Should the UK have said "sorry, if your bank account was with RBS, you don't have a bank account any more and you'll have to see what is left after the recievers have sold off the office furniture to see if you get any money back at all"? Including all businesses which bank with RBS? Many of whom themselves would be bankrupt as a result?
That said, there was a lot of choice in how the bailout was done, and in many cases it was done badly. Things like the robosigning fraud in the US should have been prosecuted more aggressively.
> he probably turned in his grave when the bailouts happened.
Maybe, but that is actually kind of the point. The bailouts were inevitable. It is simply not possible to structure an economy in such a way that the consequences of bad decisions fall solely on those who made the bad decisions. There are always externalities, moral hazards, and politics. If Friedman was intellectually honest then he was also hopelessly naive.
Yes, I understand that. But that is clearly an ideological position unsupported by any data. And in fact, if you think about it, this is necessarily the case because this position is necessarily based on assumptions about what constitutes a good outcome, and that is necessarily a matter of opinion, not objective fact.
And BTW, with regards to that video link, it's pretty easy to cherry-pick an encounter between Friedman and a woefully underprepared student that makes the student look like an idiot. But in fact the student is correct. Government is much better at providing infrastructure than the private sector, with the internet being exhibit A.
In that video link, the student isnt even challenging Friedman, just trying to ask a nuanced question. I actually agree with what he carefully says at the end (as its mostly vague and handwavy "dont do too much government intervention of the wrong kind") and Friedman still comes off as a complete asshole.
And yet people seem to view this as a success for him. Strange.

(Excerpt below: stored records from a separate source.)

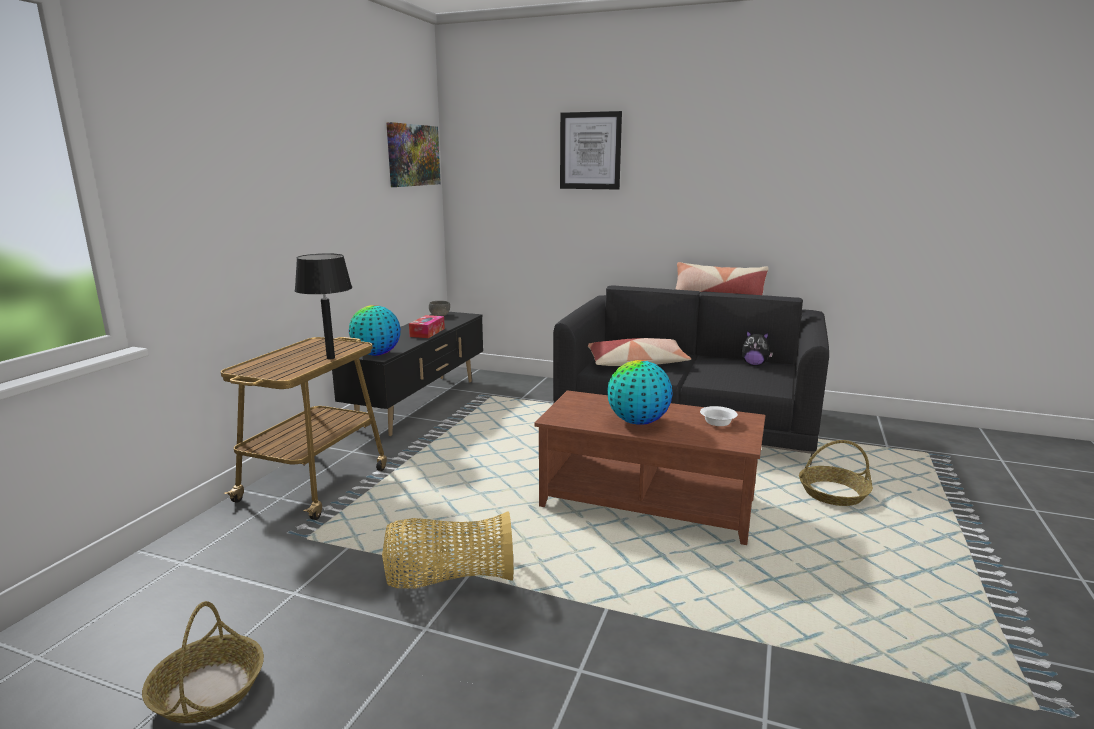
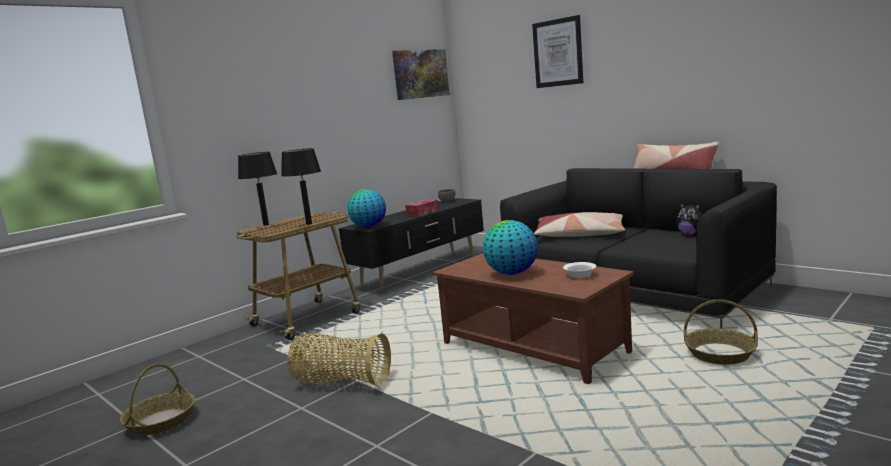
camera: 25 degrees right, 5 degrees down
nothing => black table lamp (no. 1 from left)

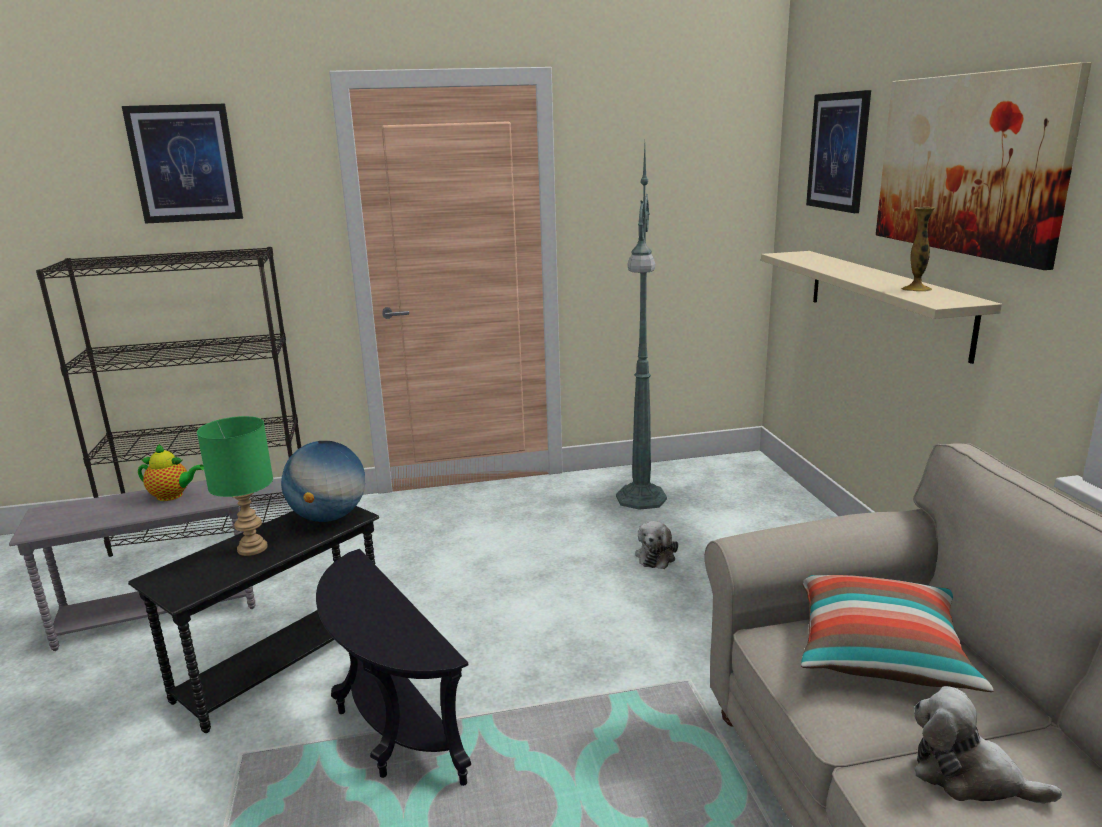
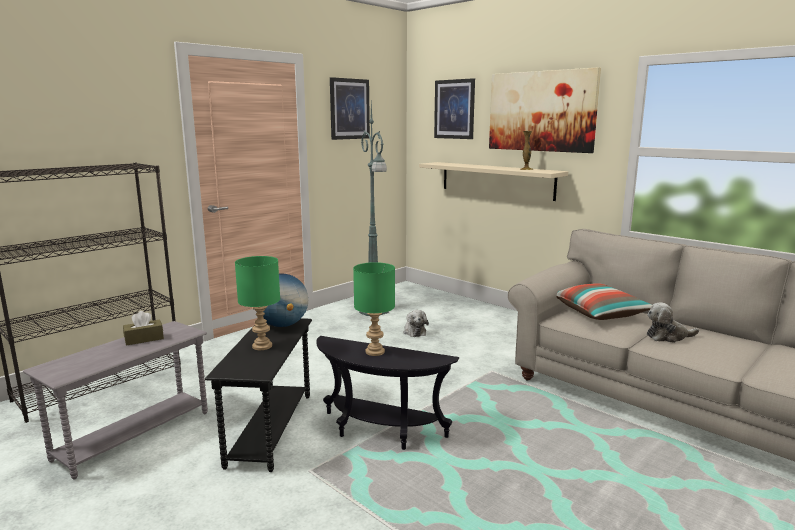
camera: 35 degrees left, 5 degrees down
picture (no. 1 from left), shifted
teapot => brown tissue box
nothing => green table lamp (no. 2 from left)

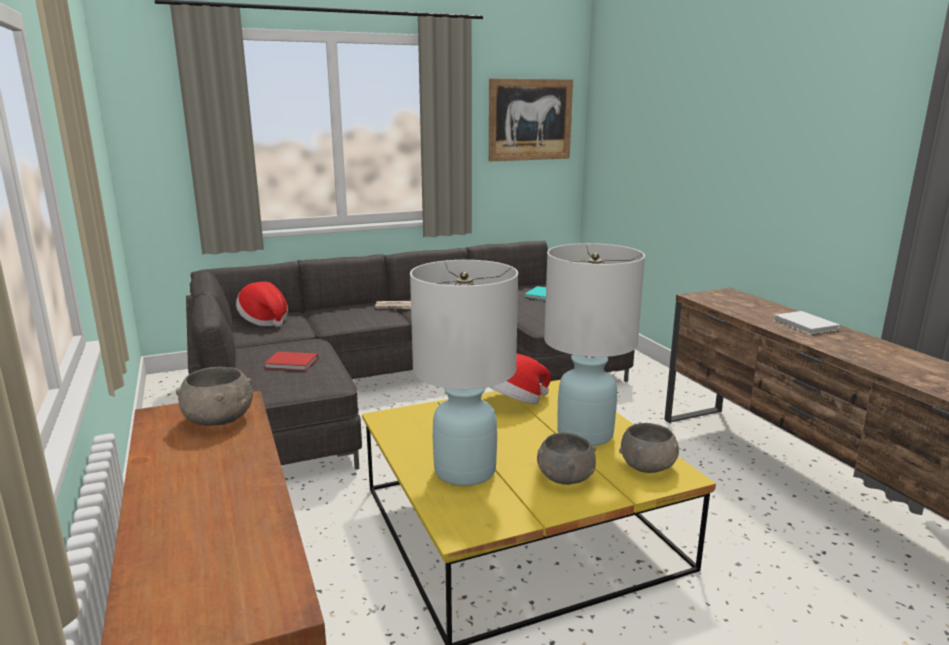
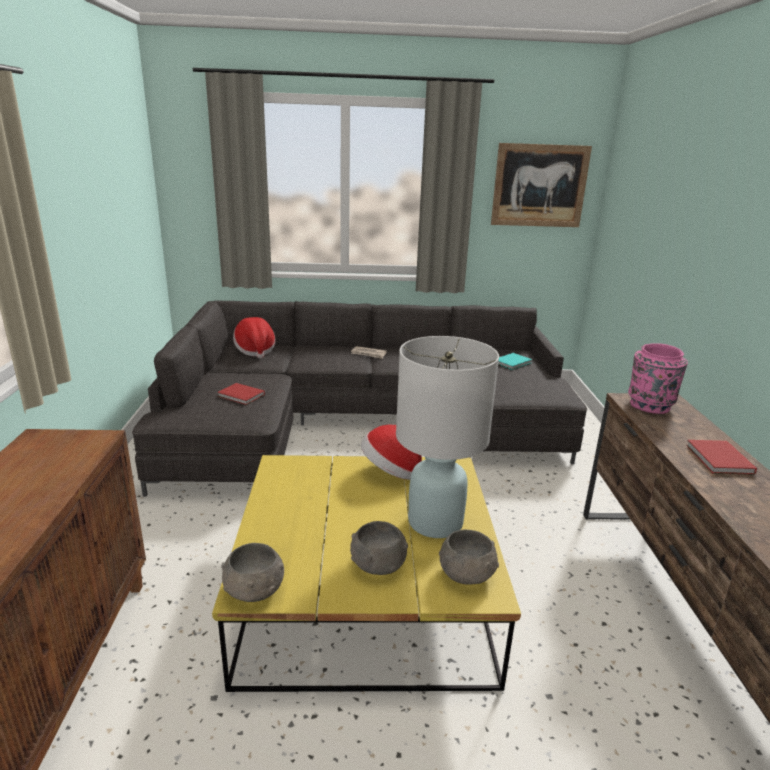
camera: 20 degrees right, 5 degrees up
grey bowl (no. 1 from left), shifted
white table lamp (no. 1 from left) => nothing
white book => red book (no. 2 from left)
nothing => pink vase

> or is he saying it because this conclusion is necessary in order to bolster the case for abolishing government?
Milton Friedman was libertarian, but not anarchist, IIUC. You may have conflated him with his son, David D. Friedman, who wrote The Machinery of Freedom.
Anarchists (left-libertarians) advocate people organize and build their own roads. Versus waiting for some far away unaccountable centralized state bureaucracy to do it.
That's fair enough, although what about long distance roads?
And what if people use the roads without paying? It's not a great commercial enterprise to build most roads, there's no way to have competition, so you'd probably need a large organisation. But then you'd have every user pay the same? Or make the more wealthy pay more? What if this monopoly turned a bit evil, we'd want some way to control who was running it, maybe if we were all members, and voted on who should run it perhaps?
Anything I can say is purely hypothetical. Because we have no left-libertarian societies to study.
But I'd like to believe that people would make stuff for use by people. People need to move? Cool. What's a good strategy? Isn't necessarily cars and roads. We'd probably have better land use policy and mass transit to optimize for moving people around.
Also, the engrained corporatist rhetoric is that every belief to the left of Grover Norquist is against capitalism, markets, competition, profits, and Freedom Markets™ in general. Nope. Not true. We love that stuff.
Corporatists (monopolists) hate competition, free enterprise, and so forth. All the anti-left screeching is pure projection, kabuki for the news cameras.